Tottenham blame NFL for injury-plagued season

Updated: 27 May 2026 05:12 CDT | 4 min read
Tottenham, NFL, Roberto De Zerbi
© IMAGO
Martin Macdonald

Tottenham launched an investigation to determine why they have suffered so many injuries this season and believe their retractable pitch at the Tottenham Hotspur Stadium, used for NFL matches, may be partly to blame.

Article continues under the video

Spurs are coming off a disastrous campaign both on the pitch and off it as they came dangerously close to being relegated from the Premier League for the first time ever and the first time from the top division since 1977.

Some of it has been of the club's doing, some of the blame must land on the players, while a lot of the misfortune is down to Lady Luck, too, as Spurs have had to contend with a laundry list of injuries that has severely impacted the playing squad throughout the relegation-threatening campaign.

In all competitions this season, players lost the equivalent time of 370 matches due to their time on the sidelines.

Towards the end of the campaign, Xavi Simons injured his ACL against Wolves and will now miss the World Cup. Dominic Solanke also went off injured in that game and he joined join Ben Davies, Mohammed Kudus, Guglielmo Vicario, Dejan Kulusevski, James Maddison, Wilson Odobert and Cristian Romero in the treatment room.

Xavi Simons will miss the World Cup
© IMAGO - Xavi Simons will miss the World Cup

Kulusevski hasn't played a second of Premier League football this season after undergoing patella surgery, while Maddison only managed 34 minutes of action across three substitute appearances at the end of the campaign.

Kevin Danso, Radu Dragusin, Koto Takai, Destiny Udogie, Djed Spence, Rodrigo Bentancur, Joao Palhinha, Yves Bissouma, Lucas Bergvall, Archie Gray, Pape Matar Sarr, Richarlison and Randal Kolo Muani have all spent time on the sidelines in 2025/26, too.

Speaking after the 1-0 victory over Everton on the final day of the season, which ensured Spurs' survival, Maddison said: “Our situation with the injuries has been worse than any other club. People try to say: ‘Oh, but we’ve got this and that.’ But ours is astronomical and we need to look at why that is.

“Sometimes it can just be unlucky, sometimes it can be a coincidence, like me doing my ACL or Kulusevski getting a horrendous knock off [Marc] Guéhi. That’s not the medical team, that’s not the pitch or all the theories that you see, sometimes that’s rubbish.”

Tottenham's medical team had came under criticism this season, particularly after Simons was assessed at the side of the pitch and allowed to return when it soon became clear he had injured his ACL.

The club's new performance director, Dan Lewindon, has conducted a three-month investigation into tplayer welfare and other areas and the pitch raised concerns. The Tottenham Hotspur Stadium has a retractable pitch that vanishes so a 4G pitch can take its place for NFL matches.

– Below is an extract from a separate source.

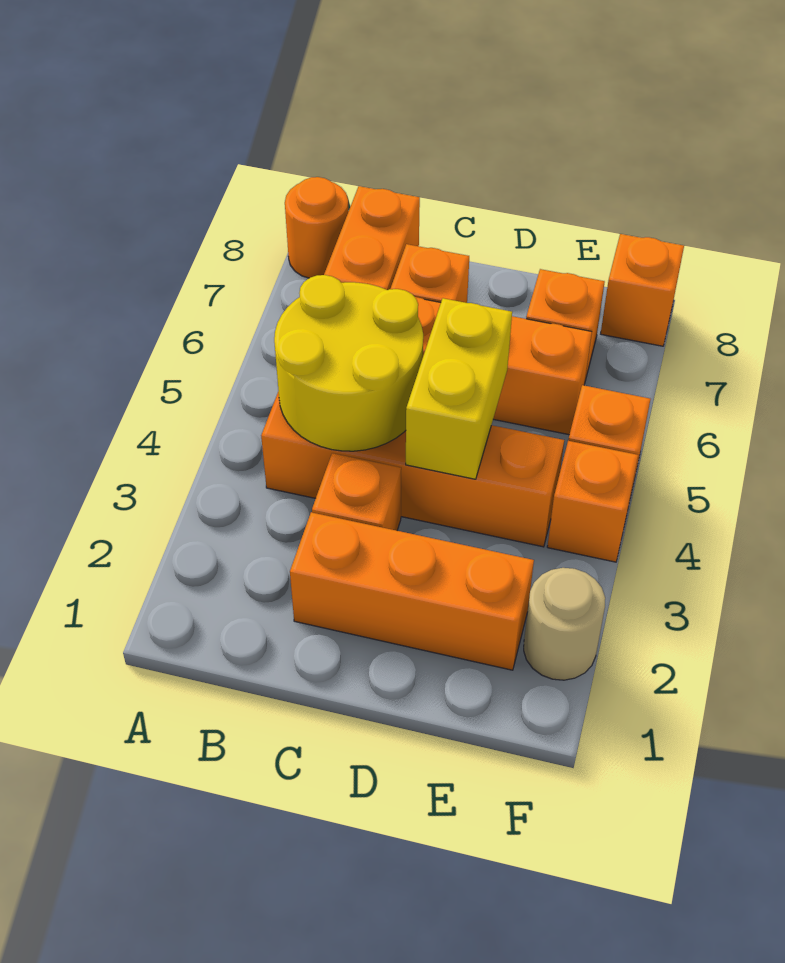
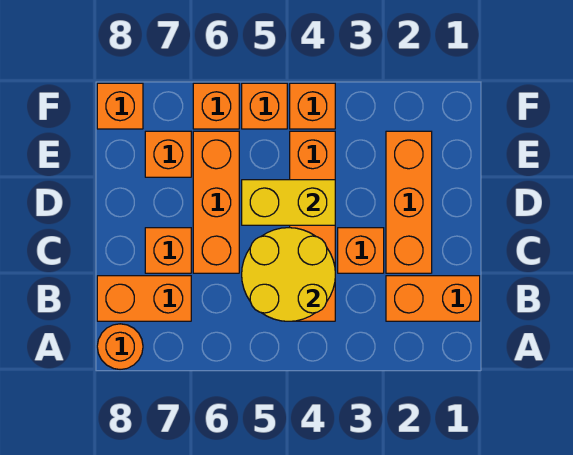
none -> orange brick B1:B2 level 1
tan round brick F2 level 1 -> none
none -> orange brick F6 level 1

Since the new stadium was erected, it has held 14 regular-season NFL fixtures.

An external investigation to determine the bounce of the pitch compared to the training pitch was inconclusive, but a club-led investigation will take place to compare it to other Premier League grounds.

Real Madrid have a similar retractable pitch at the Santiago Bernabeu and they too have suffered from numerous ACL injuries over the last couple of seasons.

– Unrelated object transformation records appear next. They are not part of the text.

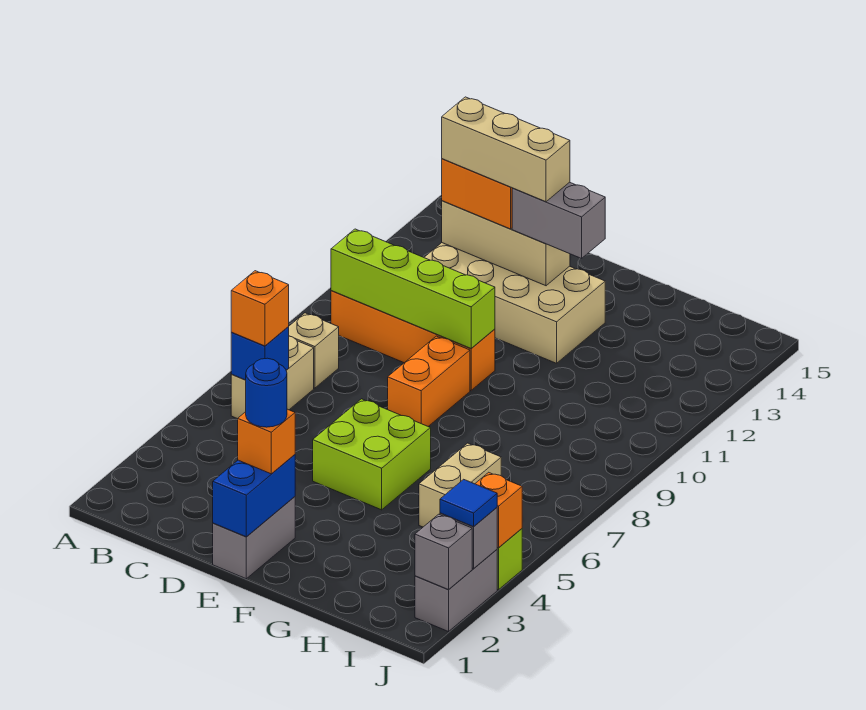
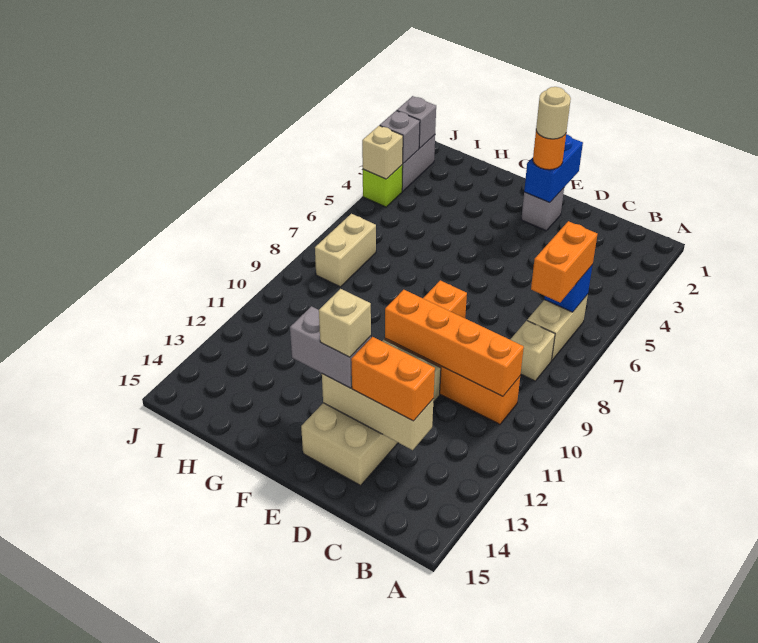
orange brick B6 level 3 -> orange brick B6:B7 level 3
lime brick B10:E10 level 2 -> orange brick B10:E10 level 2
tan brick C12:F13 level 1 -> tan brick D11:E14 level 1
tan brick C13:E13 level 4 -> tan brick E13 level 4
grey brick E1:E2 level 1 -> grey brick E2 level 1
orange brick E2 level 3 -> orange round brick E2 level 3
blue round brick E2 level 4 -> tan round brick E2 level 4
lime brick E5:F6 level 1 -> none
tan brick H5:H6 level 1 -> tan brick I7:I8 level 1
blue tile J3 level 3 -> none
orange brick J4 level 2 -> tan brick J4 level 2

Since the start of the 2024/25 season, Tottenham have suffered 123 injuries - only north London rivals Arsenal have suffered more in the Premier League in that period with 146.

The club's non-executive chairman Peter Charrington said in an open letter to supporters on Monday that the club would place a “significant focus on raising standards across medical and performance.”

Lewindon’s review is believed to have identified structural problems within the club’s performance department.

There is thought to be a lack of integration, communication and collaborative decision-making, contributing to injuries and repeated injury setbacks.